Markel v. Dizney

534 So. 2d 1205 | Fla. Dist. Ct. App. | 1988

COBB, Judge.

The appellants, James Markel, John Mc-Donough, and Leslie O’Neal, as plaintiffs below, suffered a final dismissal of their complaint based on a finding of res judica-ta. We reverse.

These plaintiffs originally owned interests in a corporation, Trade Engraving Company, Inc., together with the defendants below, Donald Dizney and James English. Dizney and English were directors and officers of the corporation. In 1982, Dizney entered a contract with Markel, Mc-Donough and O’Neal (hereinafter the plaintiffs) to purchase their interests in the corporation. Subsequently, as consideration for this purchase, the corporation issued promissory notes in varying amounts to the three sellers, a transaction ultimately deemed by the trial court (with appellate affirmation) to constitute a novation of the original contractual obligation of Dizney.

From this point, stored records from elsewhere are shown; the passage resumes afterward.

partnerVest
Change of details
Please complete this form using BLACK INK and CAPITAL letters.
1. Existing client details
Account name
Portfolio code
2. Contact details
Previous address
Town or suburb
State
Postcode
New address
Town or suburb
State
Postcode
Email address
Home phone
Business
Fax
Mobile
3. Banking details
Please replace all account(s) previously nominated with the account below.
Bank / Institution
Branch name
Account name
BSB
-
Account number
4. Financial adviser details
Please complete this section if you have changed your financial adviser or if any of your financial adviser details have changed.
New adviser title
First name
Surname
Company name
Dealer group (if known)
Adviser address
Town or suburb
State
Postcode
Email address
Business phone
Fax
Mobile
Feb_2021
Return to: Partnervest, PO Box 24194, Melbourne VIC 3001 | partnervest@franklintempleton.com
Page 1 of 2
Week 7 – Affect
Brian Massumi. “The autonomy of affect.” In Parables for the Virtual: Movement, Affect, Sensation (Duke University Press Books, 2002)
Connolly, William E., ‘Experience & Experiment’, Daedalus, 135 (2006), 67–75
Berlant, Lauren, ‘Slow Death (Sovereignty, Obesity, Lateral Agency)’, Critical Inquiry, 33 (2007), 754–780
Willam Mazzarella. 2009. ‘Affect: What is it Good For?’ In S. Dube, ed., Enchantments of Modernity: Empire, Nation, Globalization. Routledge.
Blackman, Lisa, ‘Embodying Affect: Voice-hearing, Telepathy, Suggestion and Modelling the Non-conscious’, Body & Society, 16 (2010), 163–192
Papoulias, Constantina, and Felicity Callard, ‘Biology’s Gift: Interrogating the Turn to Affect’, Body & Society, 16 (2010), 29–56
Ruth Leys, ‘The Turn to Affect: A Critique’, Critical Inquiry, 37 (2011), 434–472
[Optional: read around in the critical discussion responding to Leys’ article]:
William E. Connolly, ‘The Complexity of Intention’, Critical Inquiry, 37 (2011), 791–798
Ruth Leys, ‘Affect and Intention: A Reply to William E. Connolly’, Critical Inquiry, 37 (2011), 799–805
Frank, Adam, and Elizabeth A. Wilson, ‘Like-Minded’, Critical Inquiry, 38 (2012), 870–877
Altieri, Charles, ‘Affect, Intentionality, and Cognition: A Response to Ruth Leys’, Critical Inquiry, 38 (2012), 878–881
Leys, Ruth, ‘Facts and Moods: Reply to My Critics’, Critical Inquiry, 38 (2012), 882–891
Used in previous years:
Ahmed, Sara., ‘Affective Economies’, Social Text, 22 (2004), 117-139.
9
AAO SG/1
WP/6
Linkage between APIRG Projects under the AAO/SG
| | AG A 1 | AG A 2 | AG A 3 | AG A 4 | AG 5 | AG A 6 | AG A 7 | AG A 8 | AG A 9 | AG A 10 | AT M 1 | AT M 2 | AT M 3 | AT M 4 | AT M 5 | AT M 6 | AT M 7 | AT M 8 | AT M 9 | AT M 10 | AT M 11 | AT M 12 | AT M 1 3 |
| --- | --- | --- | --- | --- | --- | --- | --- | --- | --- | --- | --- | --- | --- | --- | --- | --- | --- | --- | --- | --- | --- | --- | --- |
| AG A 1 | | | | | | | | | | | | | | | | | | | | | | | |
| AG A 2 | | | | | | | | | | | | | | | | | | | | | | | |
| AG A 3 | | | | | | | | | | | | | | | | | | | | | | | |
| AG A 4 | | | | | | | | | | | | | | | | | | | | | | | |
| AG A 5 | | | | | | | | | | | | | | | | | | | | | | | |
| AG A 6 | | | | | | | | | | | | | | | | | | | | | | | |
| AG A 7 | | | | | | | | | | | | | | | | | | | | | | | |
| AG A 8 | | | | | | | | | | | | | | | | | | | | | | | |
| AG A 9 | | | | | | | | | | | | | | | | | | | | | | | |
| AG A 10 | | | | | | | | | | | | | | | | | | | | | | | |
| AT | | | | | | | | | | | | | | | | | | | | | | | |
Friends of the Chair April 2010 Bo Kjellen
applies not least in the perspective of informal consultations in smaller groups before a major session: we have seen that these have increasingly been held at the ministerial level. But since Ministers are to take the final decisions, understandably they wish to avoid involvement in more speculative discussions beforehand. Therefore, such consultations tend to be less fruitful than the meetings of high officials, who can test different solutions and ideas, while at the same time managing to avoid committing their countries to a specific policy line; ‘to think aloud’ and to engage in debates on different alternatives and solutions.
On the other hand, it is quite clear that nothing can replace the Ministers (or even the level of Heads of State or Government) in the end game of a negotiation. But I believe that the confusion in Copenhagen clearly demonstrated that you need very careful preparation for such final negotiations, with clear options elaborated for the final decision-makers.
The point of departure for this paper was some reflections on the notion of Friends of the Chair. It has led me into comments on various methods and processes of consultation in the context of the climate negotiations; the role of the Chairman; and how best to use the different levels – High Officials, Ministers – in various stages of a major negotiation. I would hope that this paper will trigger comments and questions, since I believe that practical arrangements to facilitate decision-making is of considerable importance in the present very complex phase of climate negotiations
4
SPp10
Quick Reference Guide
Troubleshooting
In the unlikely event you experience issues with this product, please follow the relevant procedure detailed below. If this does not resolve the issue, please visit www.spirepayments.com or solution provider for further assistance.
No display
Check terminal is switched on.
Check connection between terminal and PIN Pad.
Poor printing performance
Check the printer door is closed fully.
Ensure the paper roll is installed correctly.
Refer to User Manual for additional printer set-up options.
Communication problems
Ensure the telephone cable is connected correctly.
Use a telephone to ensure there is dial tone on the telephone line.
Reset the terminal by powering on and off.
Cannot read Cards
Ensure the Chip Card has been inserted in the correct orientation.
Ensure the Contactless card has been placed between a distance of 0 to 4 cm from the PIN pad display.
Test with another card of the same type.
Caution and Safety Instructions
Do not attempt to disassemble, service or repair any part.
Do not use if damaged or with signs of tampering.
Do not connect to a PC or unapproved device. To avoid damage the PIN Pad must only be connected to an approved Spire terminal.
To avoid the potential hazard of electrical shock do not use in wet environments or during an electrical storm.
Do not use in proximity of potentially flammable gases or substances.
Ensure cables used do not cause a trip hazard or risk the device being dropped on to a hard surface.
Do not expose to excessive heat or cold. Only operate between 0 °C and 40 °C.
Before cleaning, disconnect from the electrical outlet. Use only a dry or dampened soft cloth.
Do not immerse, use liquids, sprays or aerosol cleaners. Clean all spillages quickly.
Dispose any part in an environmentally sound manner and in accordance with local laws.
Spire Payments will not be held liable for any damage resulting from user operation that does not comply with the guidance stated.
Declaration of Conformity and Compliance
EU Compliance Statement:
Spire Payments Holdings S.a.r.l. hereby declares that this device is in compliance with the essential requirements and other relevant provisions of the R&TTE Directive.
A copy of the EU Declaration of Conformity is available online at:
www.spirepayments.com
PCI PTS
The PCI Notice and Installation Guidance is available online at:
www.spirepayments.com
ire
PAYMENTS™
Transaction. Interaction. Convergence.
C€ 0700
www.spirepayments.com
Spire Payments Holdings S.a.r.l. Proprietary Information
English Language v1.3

The plaintiffs, who signed over their stock in the corporation as provided by their purchase contract with Dizney, were not paid by either Dizney (pursuant to the contract) nor by the corporation (pursuant to the promissory notes). They sued Diz-ney on the contract and the corporation on the notes, but English was not joined as a party in that action. The outcome of the plaintiffs’ action, hereinafter referred to as the 1983 case, was a summary judgment for Dizney on the theory of novation and a judgment against the corporation on the three promissory notes owed to the plaintiffs.

The instant action was initiated in 1986 by the plaintiffs as creditors of the corporation against Dizney and English as officers and directors, alleging breach of fiduciary duty and fraud in one count and negligence in the second count. The complaint contended that Dizney and English disposed of corporate assets that should have been available to the plaintiffs as creditors, secured and unsecured, of the corporation.

Clearly, the instant action is not barred by either res judicata or estoppel by judgment in regard to the defendant English, who was not a party to the 1983 action. See Husky Industries, Inc. v. Griffith, 422 So.2d 996 (Fla. 5th DCA 1982). In regard to the defendant Dizney, the problem is somewhat more difficult, but the result is the same. The instant complaint alleges that the plaintiffs are judgment creditors of Trade Engraving Company; that the company recognized that the individual plaintiffs were unsecured creditors in various specified amounts based on the promissory notes executed October 11, 1982, and due on October 11, 1983; and that Dizney, as an officer and director of the corporation, made improper and discriminatory payments to himself and English from the funds of the insolvent corporation to the detriment of the plaintiffs, thereby breaching a fiduciary obligation to protect them as creditors of the corporation.

In Gordon v. Gordon, 59 So.2d 40, 44 (Fla.), cert. denied, 344 U.S. 878, 73 S.Ct. 165, 97 L.Ed. 680 (1952), the Supreme Court of Florida said:

The difference which we consider exists between res adjudicata and estoppel by judgment is that under res adjudicata a final decree or judgment bars a subsequent suit between the same parties based upon the same cause of action and is conclusive as to all matters germane thereto that were or could have been raised, while the principle of estoppel by judgment is applicable where the two causes of action are different, in which case the judgment in the first suit only estops the parties from litigating in the second suit issues — that is to say points and questions — common to both causes *1207of action and which were actually adjudicated in the prior litigation.

Moreover, res judicata extends only to the facts and conditions as they existed at the time the issues in the first action accrued. When other facts or conditions intervene before the second suit, furnishing a new basis for the claims of the respective parties, the issues are no longer the same and the former judgment cannot be asserted to bar the second action. Hialeah Race Course, Inc. v. Gulfstream Park Racing Association, Inc., 245 So.2d 625 (Fla.1971).

The 1983 case between the plaintiffs and Dizney was based upon the latter’s alleged breach of the stock purchase contract, a different cause of action based upon entirely different facts than the current suit which is based upon Dizney’s conveyance of corporate assets, constituting a fraud upon creditors. The fact that was adjudicated between the instant parties (i.e., the plaintiffs and Dizney) in the 1983 case was that Dizney’s contractual obligation had been discharged by novation. That fact is not implicated in the 1986 action. Clearly, the evidentiary matters that were presented, or would have been required to be presented, in the 1983 action against Diz-ney are not “essentially the same” as those required to sustain the instant cause of action. Thus, neither res judicata nor estoppel by judgment can support the dismissal of plaintiffs’ complaint. See also, Youngblood v. Taylor, 89 So.2d 503 (Fla.1956).

REVERSED.

DANIEL, J. and NORRIS, W.A., Jr., Associate Judge, concur.